DOCUMENT TEXT:
◇ ◇ ◇ ◇ ◇
# DRIPing ADRs



## mrPPincer (Nov 21, 2011)

So, just found out CIBC IE won't drip my two ADRs in my TFSA, BT and BBL, seems from talking to their rep they aren't DRIPing many or any US ADRs right now and he wasn't sure why.

Just wondering, do any of you have any knowledge or experience regarding DRIPing US ADRs with CIBC or any other brokerage that could shed some light on the why.. er rather why not?


----------



## Toronto.gal (Jan 8, 2010)

mrPPincer said:


> So, just found out CIBC IE won't drip my two ADRs in my TFSA, *BT and BBL*, seems from talking to their rep *they aren't DRIPing many or any US ADRs* right now and he wasn't sure why.


Foreign ADRs are not eligible for DRIPping, unless the companies were to offer what is called a Scrip Dividend Scheme, which is done in some [most?] cases for tax reasons & most importantly to preserve cash, hence are temporary arrangements. 

With the scheme programme, the shares are issued by the companies via their depositary banks/transfer agents in the US, and subject to issuance fees.

Here are some examples:
http://www.shell.com/global/aboutshell/investor/dividend-information/scrip.html
http://www.santander.com/csgs/Satel...Shareholders-US/Santander-Scrip-Dividend.html


----------



## gardner (Feb 13, 2014)

I can see why real live DRIPs could be a complex nest of issues, but why would there be any complexity in synthetic DRIP?


----------



## Toronto.gal (Jan 8, 2010)

gardner said:


> why would there be any complexity in synthetic DRIP?


I have had no problem DRIPping US[American]/Canadian stocks with IE, but as mentioned above, the ADR eligibility for this is limited. Are others here able to reinvest ADRs synthetically with other brokers? 

In fact, in the DRIPping dept., CIBC is the one that offers the most flexibility I believe. I have heard that you can't even DRIP American stocks with some brokers [BMO], and not even all domestic stocks for that matter - the latter applies to all brokers - each seem to have their own list of eligible companies, but no idea why that is, because as u said, what's the difficulty with a synthetic DRIP unlike the scrip or true DRIP?


----------



## gymchamp (Apr 25, 2015)

ScotiaItrade allows me to drip US and CAD stocks as well. ADR's no. Very curious if anyone has or knows of any discount brokers that allow it?


----------
◇ ◇ ◇ ◇ ◇
DATA EXCERPT:
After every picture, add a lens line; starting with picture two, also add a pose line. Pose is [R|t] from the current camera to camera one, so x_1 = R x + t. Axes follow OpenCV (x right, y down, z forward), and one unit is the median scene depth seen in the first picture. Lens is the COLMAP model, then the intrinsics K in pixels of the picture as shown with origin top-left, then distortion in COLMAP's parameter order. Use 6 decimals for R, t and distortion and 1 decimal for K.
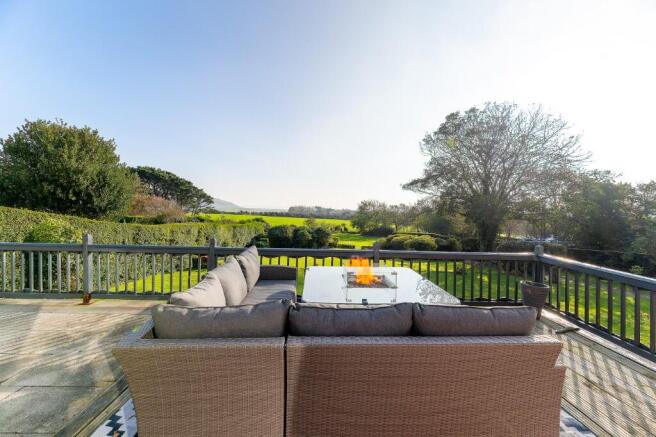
◇ ◇ ◇ ◇ ◇
INSTRUCTIONS:
a – How would you put this sentence from the forum thread on DRIPing ADRs into French: "With the scheme programme, the shares are issued by the companies via their depositary banks/transfer agents in the US, and subject to issuance fees."
b – Can you reproduce, word for word, the stretch of the forum thread on DRIPing ADRs from "## mrPPincer (Nov" through "rather why not?"?

SOLUTIONS BY TASK:
a – Dans le cadre de ce programme, les actions sont émises par les sociétés par l'intermédiaire de leurs banques dépositaires/agents de transfert aux États-Unis, et sont soumises à des frais d'émission.

b –
## mrPPincer (Nov 21, 2011)

So, just found out CIBC IE won't drip my two ADRs in my TFSA, BT and BBL, seems from talking to their rep they aren't DRIPing many or any US ADRs right now and he wasn't sure why.

Just wondering, do any of you have any knowledge or experience regarding DRIPing US ADRs with CIBC or any other brokerage that could shed some light on the why.. er rather why not?